Keith Nagel wrote:
The problem at the moment is Jed's pitch; it made me wet my pants, but from laughter rather than fear. Killer roombas and terrorist model airplanes just ain't cutting it fellas.
It does sound comical, I admit. So did Billy Mitchell's proposal to drop bombs from biplanes onto navy ships in 1921. As Newton Backer, U.S. Sec. of War put it: "That idea is so damned nonsensical and impossible that I am willing to stand on the bridge of a battleship while that nitwit tries to hit it from the air." You have to remember, in 1921 biplanes were still rickety little canvas covered machines. In July 1921 Mitchell's aviators were allowed to attack the captured German battleship Ostfriesland, which was once considered "unsinkable." It sank within minutes.
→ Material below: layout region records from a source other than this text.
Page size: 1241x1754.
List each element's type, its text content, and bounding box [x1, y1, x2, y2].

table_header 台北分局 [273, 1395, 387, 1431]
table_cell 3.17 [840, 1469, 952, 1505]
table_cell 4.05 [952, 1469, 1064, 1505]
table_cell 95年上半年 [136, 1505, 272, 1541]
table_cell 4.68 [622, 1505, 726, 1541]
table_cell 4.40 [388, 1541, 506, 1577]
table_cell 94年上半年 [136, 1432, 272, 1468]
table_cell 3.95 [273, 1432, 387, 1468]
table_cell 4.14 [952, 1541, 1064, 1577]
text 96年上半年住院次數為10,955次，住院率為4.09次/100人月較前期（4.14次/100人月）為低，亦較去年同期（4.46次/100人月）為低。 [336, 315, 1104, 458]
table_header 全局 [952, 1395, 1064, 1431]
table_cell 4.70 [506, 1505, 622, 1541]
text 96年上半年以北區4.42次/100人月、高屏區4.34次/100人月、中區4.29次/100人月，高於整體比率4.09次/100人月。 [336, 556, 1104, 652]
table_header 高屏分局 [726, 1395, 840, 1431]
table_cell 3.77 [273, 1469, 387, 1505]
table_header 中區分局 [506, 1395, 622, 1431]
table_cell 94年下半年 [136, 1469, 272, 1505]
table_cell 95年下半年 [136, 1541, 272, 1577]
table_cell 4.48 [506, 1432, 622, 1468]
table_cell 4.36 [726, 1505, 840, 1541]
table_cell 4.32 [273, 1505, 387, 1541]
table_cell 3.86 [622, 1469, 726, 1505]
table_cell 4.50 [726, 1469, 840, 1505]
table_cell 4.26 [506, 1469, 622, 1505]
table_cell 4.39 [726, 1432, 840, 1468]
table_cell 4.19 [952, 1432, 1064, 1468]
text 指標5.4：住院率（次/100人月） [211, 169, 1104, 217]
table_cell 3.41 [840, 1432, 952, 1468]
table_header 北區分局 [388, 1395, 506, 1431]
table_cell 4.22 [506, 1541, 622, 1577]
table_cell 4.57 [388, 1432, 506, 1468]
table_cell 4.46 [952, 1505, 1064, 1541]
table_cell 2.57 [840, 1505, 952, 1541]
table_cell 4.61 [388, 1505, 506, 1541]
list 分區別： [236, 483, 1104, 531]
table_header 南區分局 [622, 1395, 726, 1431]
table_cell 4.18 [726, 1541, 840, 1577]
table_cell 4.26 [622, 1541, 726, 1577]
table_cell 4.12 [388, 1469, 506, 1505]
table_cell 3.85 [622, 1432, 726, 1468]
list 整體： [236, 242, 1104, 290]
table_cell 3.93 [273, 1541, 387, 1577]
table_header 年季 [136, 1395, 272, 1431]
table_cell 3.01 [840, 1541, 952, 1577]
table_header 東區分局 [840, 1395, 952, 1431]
By the way, large model airplanes are dangerous even when unarmed. They have killed and severely injured people. They can easily fly at 100 mph easily. The record is around 200 mph. With unlimited CF power, you might just build one with a sharp steel bar sticking out in front, and spear people to death. It is much more dangerous than it sounds. I am not envisioning something that looks like a scaled-down model of an airplane -- which would indeed look comical -- but rather something like a javelin or shoulder launched missile, made of aluminum, painted black, with one or two 200-watt pusher engines. 200 watts is enough power to propel me, on my bicycle, at 15 mph. A 2 kg, 200 W small flying object would probably have enough momentum to kill someone on impact. Armed with 20 rounds of small ammunition or 100 grams of Sarin gas, or a hand grenade, such a machine could kill lots of people in a short time. The thing is: it would have *unlimited* range. That is a very difficult property to imagine, or come to terms with. You could launch thousands of these gadgets anywhere in the world, and they would show up anywhere else on earth within 12 days. If it did not find a victim the first day, it could keep hunting for days or weeks. If a few thousand of these things came bearing down on people at random everywhere, every day for nine months, the nation would be reduced to utter chaos. It could be much worse than, say, the Battle of Britain civilian casualties. Between Sept. 1940 and May 1941, the Luffwaffe attacked 127 times, killing 60,000 civilians and seriously injuring 87,000 (that's 9 months, and 471 deaths per attack). If you had a few hundred thousand of these gadgets, you could accomplish that in one day, or one week, or whatever span of time suited your agenda. There would be no risk to the attackers as long as their bases remained undiscovered, and I presume they would launch the weapons from hundreds of different locations around the world. The cost in men and equipment would be microscopic compared to what the Germans paid for the Blitz. Developing effective countermeasures would take months, possibly years, and I do not think the work could even be carried in the ensuing chaos. The cost of building these things would be *far* less than making a conventional nuclear bomb from scratch, and it would be much easier to hide the production facilities, or spread it out to hundreds of different factories in China and elsewhere.
Perhaps you could even build a small jet engine, and go a lot faster, but I see no point to it. 100 mph is plenty fast.